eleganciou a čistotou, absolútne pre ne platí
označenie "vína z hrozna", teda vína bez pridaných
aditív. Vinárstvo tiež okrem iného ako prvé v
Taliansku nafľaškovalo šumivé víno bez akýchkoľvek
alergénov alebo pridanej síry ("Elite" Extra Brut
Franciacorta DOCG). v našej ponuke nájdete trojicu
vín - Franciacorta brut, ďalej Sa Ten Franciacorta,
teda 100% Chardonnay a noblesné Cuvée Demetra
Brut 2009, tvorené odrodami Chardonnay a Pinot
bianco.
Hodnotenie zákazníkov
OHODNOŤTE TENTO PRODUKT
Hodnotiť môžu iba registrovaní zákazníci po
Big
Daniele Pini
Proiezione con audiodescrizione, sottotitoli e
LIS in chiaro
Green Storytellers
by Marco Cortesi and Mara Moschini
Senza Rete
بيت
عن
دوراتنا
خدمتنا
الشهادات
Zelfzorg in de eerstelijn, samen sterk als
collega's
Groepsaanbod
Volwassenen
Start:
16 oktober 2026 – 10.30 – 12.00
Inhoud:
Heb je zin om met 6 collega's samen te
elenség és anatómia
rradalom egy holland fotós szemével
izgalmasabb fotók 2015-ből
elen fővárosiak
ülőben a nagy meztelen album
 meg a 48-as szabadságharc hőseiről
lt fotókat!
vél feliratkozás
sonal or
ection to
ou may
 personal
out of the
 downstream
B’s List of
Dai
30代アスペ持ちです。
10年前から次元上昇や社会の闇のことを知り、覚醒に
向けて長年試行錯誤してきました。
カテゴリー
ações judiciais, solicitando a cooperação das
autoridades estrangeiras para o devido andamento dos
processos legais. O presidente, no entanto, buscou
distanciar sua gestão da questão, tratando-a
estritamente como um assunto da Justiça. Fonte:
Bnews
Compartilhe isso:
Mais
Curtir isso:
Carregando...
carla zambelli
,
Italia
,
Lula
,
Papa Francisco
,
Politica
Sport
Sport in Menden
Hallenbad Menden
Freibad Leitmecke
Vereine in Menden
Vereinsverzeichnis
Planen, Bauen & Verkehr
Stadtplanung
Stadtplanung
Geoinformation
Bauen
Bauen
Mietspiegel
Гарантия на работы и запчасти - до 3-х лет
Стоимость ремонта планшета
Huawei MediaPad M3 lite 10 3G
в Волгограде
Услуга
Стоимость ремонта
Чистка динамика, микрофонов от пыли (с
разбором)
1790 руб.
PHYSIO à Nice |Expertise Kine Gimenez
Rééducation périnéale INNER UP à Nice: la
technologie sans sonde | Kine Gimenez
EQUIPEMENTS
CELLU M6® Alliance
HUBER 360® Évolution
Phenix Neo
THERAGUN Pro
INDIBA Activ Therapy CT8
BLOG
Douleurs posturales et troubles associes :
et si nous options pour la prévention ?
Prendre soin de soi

---

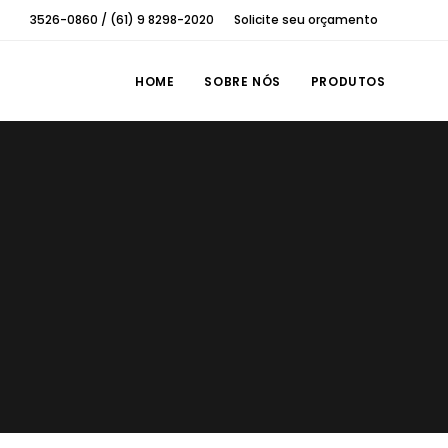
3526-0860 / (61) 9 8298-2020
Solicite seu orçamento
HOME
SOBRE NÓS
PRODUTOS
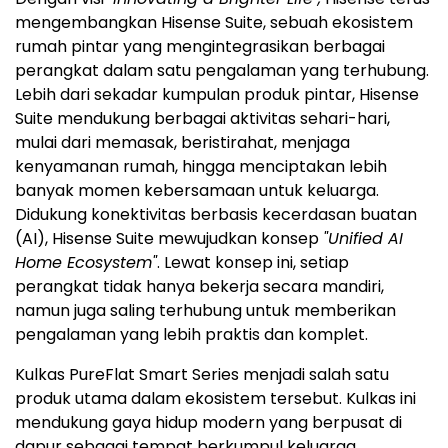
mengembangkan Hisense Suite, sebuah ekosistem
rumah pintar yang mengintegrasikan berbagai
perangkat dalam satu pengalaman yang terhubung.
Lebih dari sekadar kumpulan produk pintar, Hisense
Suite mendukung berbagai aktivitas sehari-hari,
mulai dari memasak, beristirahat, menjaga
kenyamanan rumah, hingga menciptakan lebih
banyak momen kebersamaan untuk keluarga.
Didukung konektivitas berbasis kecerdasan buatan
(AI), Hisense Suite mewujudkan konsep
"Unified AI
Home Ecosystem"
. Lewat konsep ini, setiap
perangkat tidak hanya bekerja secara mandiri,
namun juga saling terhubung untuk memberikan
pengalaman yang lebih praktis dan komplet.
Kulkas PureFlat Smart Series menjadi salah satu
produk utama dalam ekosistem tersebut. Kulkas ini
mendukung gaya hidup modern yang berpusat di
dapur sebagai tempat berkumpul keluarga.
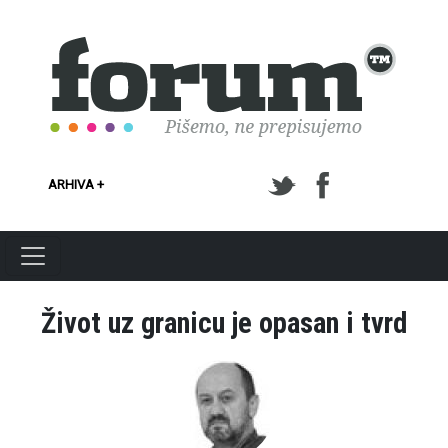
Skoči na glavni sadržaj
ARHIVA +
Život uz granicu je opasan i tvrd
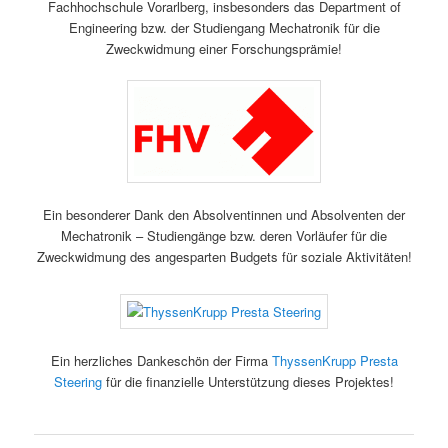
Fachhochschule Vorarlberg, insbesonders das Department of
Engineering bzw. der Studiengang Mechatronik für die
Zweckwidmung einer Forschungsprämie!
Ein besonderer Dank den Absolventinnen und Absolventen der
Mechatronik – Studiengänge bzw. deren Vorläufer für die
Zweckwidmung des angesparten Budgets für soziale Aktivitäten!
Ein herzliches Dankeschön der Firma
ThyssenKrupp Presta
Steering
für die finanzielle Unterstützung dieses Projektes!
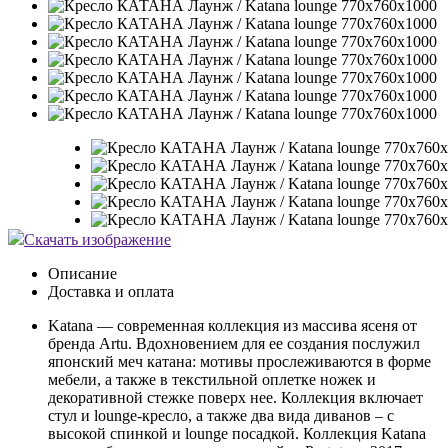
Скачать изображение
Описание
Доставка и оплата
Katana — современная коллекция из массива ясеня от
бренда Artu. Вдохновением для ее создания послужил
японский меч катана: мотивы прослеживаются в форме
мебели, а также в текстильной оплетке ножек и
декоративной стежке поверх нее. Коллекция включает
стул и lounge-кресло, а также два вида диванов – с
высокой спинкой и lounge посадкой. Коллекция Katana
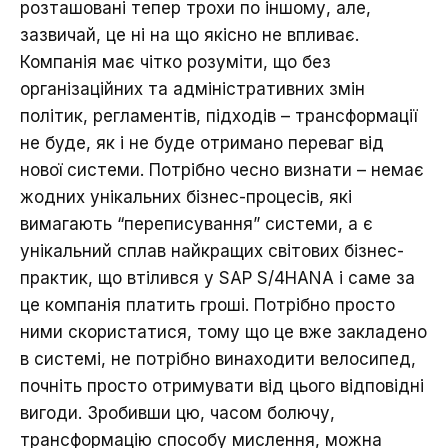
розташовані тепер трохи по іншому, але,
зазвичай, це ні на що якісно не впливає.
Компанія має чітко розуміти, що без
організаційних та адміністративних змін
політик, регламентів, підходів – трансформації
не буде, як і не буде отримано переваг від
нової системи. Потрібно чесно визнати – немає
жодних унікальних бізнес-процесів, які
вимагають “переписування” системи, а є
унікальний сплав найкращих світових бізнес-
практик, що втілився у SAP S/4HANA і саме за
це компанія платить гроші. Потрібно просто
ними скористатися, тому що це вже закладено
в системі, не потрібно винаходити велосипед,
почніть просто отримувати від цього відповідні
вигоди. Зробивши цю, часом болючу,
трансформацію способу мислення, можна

* * *

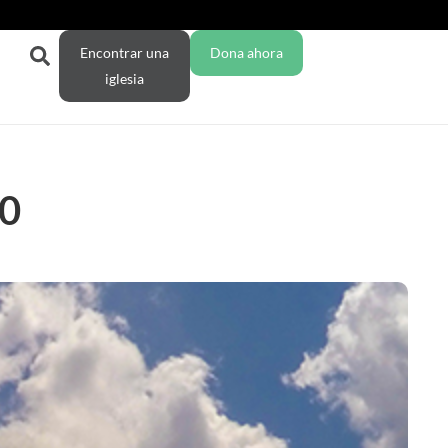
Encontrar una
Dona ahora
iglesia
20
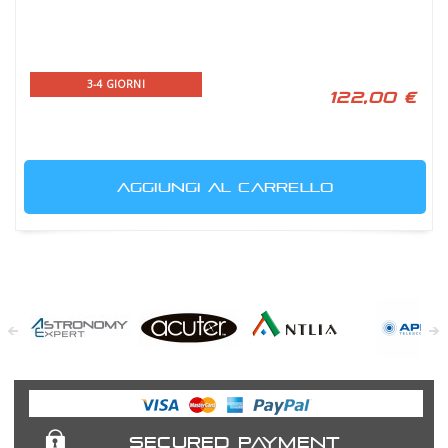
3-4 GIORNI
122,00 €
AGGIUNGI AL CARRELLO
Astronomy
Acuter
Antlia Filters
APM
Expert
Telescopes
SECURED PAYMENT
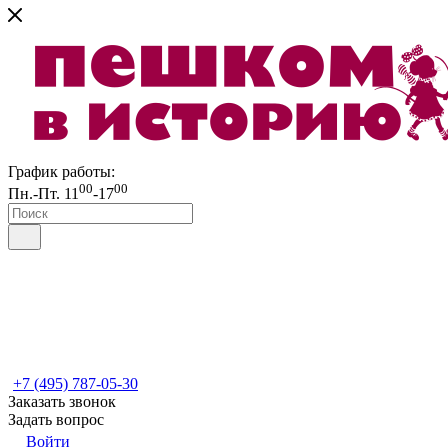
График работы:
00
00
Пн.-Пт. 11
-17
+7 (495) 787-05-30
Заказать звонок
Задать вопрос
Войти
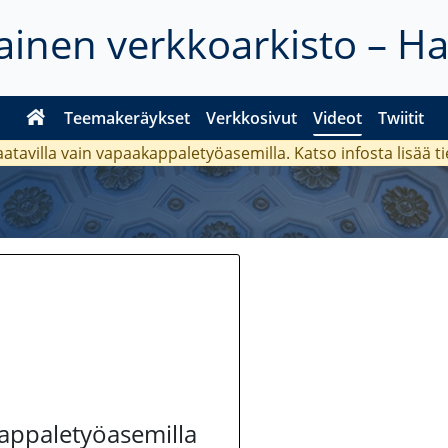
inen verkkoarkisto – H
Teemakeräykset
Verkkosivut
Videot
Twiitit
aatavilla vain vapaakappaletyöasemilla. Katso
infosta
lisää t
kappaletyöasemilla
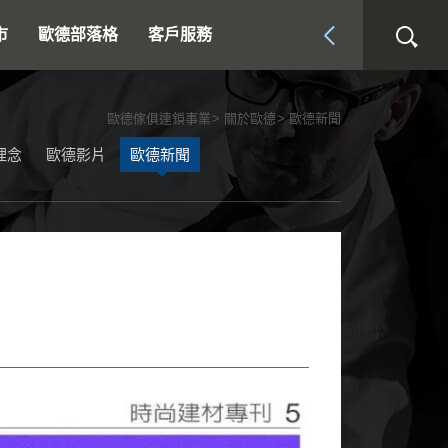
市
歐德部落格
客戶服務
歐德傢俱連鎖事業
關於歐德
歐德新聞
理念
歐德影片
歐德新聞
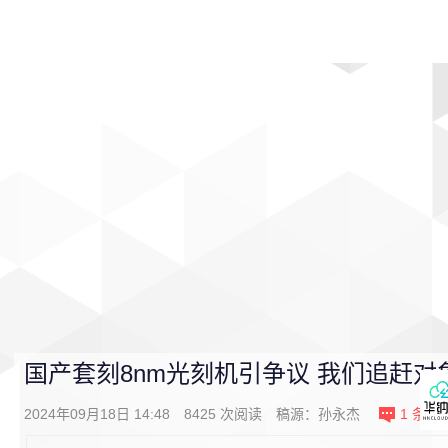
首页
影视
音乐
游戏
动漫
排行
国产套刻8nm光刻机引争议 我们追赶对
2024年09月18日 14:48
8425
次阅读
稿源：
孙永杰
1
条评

* _TO DO_: Take the lines of the records starting with the line that contains "Skoči na glavni sadržaj" and going on through the line that contains "Život uz granicu je opasan i tvrd", and write them out again with "granicu" switched to "rijeku" and nothing else changed.

* _REPLY_:
Skoči na glavni sadržaj
ARHIVA +
Život uz rijeku je opasan i tvrd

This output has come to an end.